• Prompt 1
Could you reproduce the entire listing that follows the travel blog below word for word, omitting the picture markers?

David had been praying for rain so that we would be able to get some photos with water on the salt flats. When this happens, you get some amazing reflections. If it's not too deep, you can walk through it and it looks like you are walking on water, or even in mid-air if you get the right angle. Thankfully, the heavens provided, and we got some pretty cool shots, such as the one in this post.
 
Upon finally arriving in Uyuni, it quickly became apparent we wouldn't be wanting spend much time there, so we bought some bus tickets to Cochabamba, about 12 hours drive to the north-west. We have a friend named Elizabeth from our church who lives there with her husband Oscar.
 
This is where we discovered the Bolivian affinity with Doc Brown's driving philosophy. It turned out that the road from Uyuni northwards was pretty much a dirt track in most places, and sometimes less. After some initial concerns about the loud rattling sounds from the rear right axle, and the occasional 30-degree tilt to the left or right, we finally made it to Oruro, we had to change buses at about 3am in the morning. Finding the right bus company (or any company, for that matter) proved interesting, but eventually we found one and were merrily on our way to Cochabamba.
 
After we arrived, Elizabeth and Oscar welcomed us warmly. After some breakfast and a much-needed shower, we headed out for a look around town. We visited local markets (including one from which you can buy anything whether it be shoes, baby intercoms, food, PlayStations), some of the nearby towns (each with a quite different feel), ate some local food, and visited some of Oscar's family.
 
Although most of you are already well into next year by now, it is still 2008 here. In any case, Happy New Year to you all! Oscar is a pastor in a local church here, and it should be interesting to celebrate New Years with them later today and some of the local young people.
 
Until next time, hasta luego!
 
Los Davides

Thursday, December 25, 2008

Day 27: Feliz Navidad!

Greetings all, and although it is a day late for most of you, Happy Christmas! It is still Christmas day here, so it counts as far as I'm concerned. And while we're at it, since we may not have an Internet connection between now and then, we hope you have a Happy New Year too.
 
Since the post-volcano-conquoring update in Pucon, we've headed north. After a rainy last day in Pucon we caught the bus to Santiago, the national capital of Chile. We spent about 2 hours here, basically just waiting for our connecting bus to the sea-side town of La Serena. Santiago, from our extremely brief passage through it, looked to be a mix of rich and poor, with nice parks and expensive buildings mixed with slums and broken down houses, all set against the backdrop of the Andes mountains. But we wanted the beach, and would not be delayed.
 
La Serena turned out to be a much larger town than I had expected. It has connected with a couple of other nearby towns and become a sprawling metropolis. All the tall buildings are on the beach, and provide expensive accomodation to the well-healed. Interestingly, La Serena is more popular as a travel destination with Chileans rather than foreigners, and it was refreshing to get away from the typical backpacker-infested locations we have generally been at so far.

• Provided records
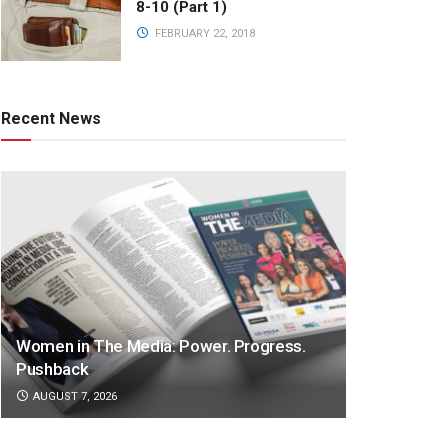
8-10 (Part 1)
FEBRUARY 22, 2018
Recent News
Women in The Media: Power. Progress.
Pushback
AUGUST 7, 2026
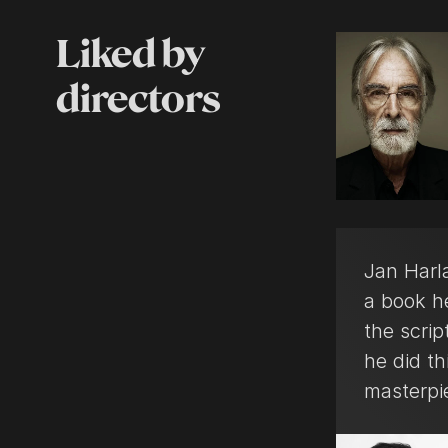
Liked by
directors
Jan Harla
a book h
the scrip
he did th
masterpi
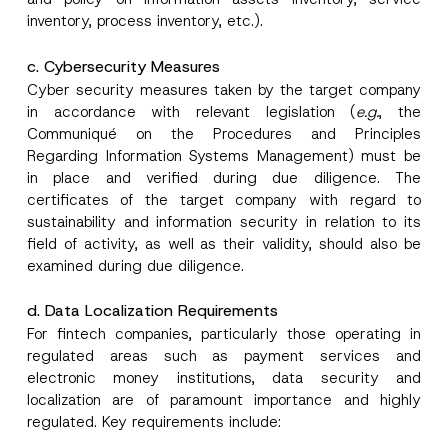
inventory, process inventory, etc.).
c. Cybersecurity Measures
Cyber security measures taken by the target company
in accordance with relevant legislation (
e.g.
, the
Communiqué on the Procedures and Principles
*
Name
*
A
Regarding Information Systems Management) must be
p
in place and verified during due diligence. The
p
r
certificates of the target company with regard to
Surname
*
o
sustainability and information security in relation to its
v
field of activity, as well as their validity, should also be
e
E
examined during due diligence.
Company
-
M
a
d. Data Localization Requirements
i
Position
For fintech companies, particularly those operating in
l
regulated areas such as payment services and
electronic money institutions, data security and
E-Mail Address
*
localization are of paramount importance and highly
regulated. Key requirements include:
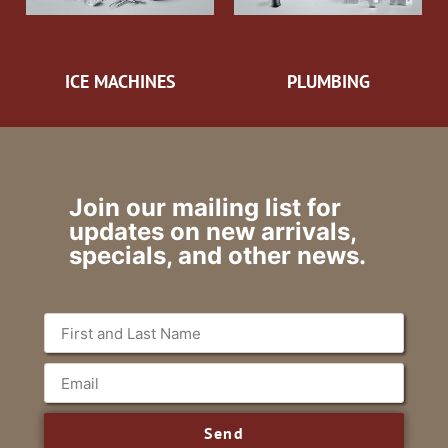
ICE MACHINES
PLUMBING
Join our mailing list for
updates on new arrivals,
specials, and other news.
Send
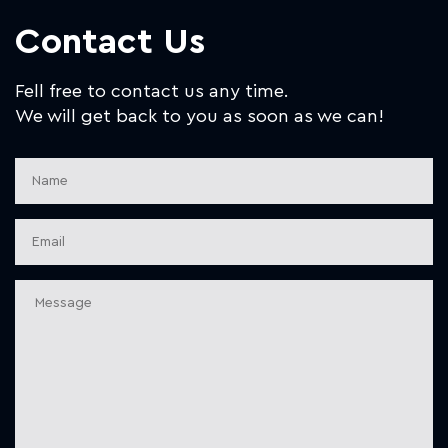
Contact Us
Fell free to contact us any time.
We will get back to you as soon as we can!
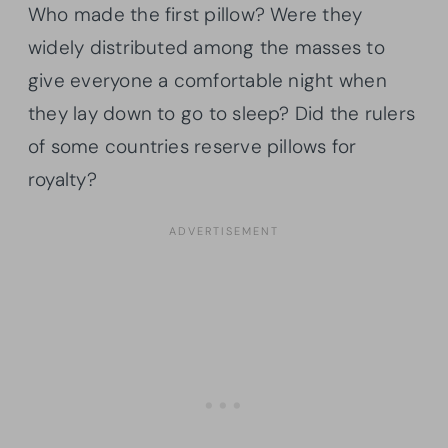
Who made the first pillow? Were they
widely distributed among the masses to
give everyone a comfortable night when
they lay down to go to sleep? Did the rulers
of some countries reserve pillows for
royalty?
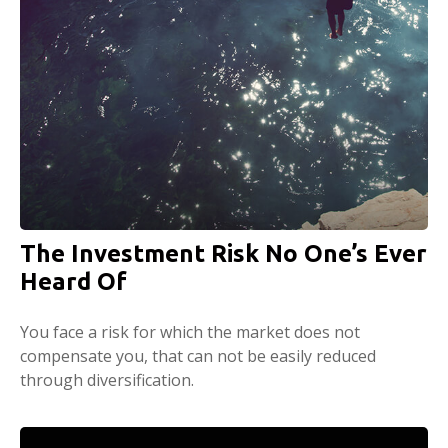
The Investment Risk No One’s Ever
Heard Of
You face a risk for which the market does not
compensate you, that can not be easily reduced
through diversification.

• Prompt 2
Does the travel blog above support each statement? (a) Elizabeth's husband is named Oscar. (b) La Serena is more popular with foreigners than with Chileans. (c) The travelers spent about two hours in Santiago.

• Solution 1
8-10 (Part 1)
FEBRUARY 22, 2018
Recent News
Women in The Media: Power. Progress.
Pushback
AUGUST 7, 2026
Liked by
directors
Jan Harla
a book h
the scrip
he did th
masterpi
inventory, process inventory, etc.).
c. Cybersecurity Measures
Cyber security measures taken by the target company
in accordance with relevant legislation (
e.g.
, the
Communiqué on the Procedures and Principles
*
Name
*
A
Regarding Information Systems Management) must be
p
in place and verified during due diligence. The
p
r
certificates of the target company with regard to
Surname
*
o
sustainability and information security in relation to its
v
field of activity, as well as their validity, should also be
e
E
examined during due diligence.
Company
-
M
a
d. Data Localization Requirements
i
Position
For fintech companies, particularly those operating in
l
regulated areas such as payment services and
electronic money institutions, data security and
E-Mail Address
*
localization are of paramount importance and highly
regulated. Key requirements include:
ICE MACHINES
PLUMBING
Join our mailing list for
updates on new arrivals,
specials, and other news.
Send
Contact Us
Fell free to contact us any time.
We will get back to you as soon as we can!
Who made the first pillow? Were they
widely distributed among the masses to
give everyone a comfortable night when
they lay down to go to sleep? Did the rulers
of some countries reserve pillows for
royalty?
The Investment Risk No One’s Ever
Heard Of
You face a risk for which the market does not
compensate you, that can not be easily reduced
through diversification.

• Solution 2
(a) Yes: "who lives there with her husband Oscar."
(b) No: "La Serena is more popular as a travel destination with Chileans rather than foreigners"
(c) Yes: "We spent about 2 hours here"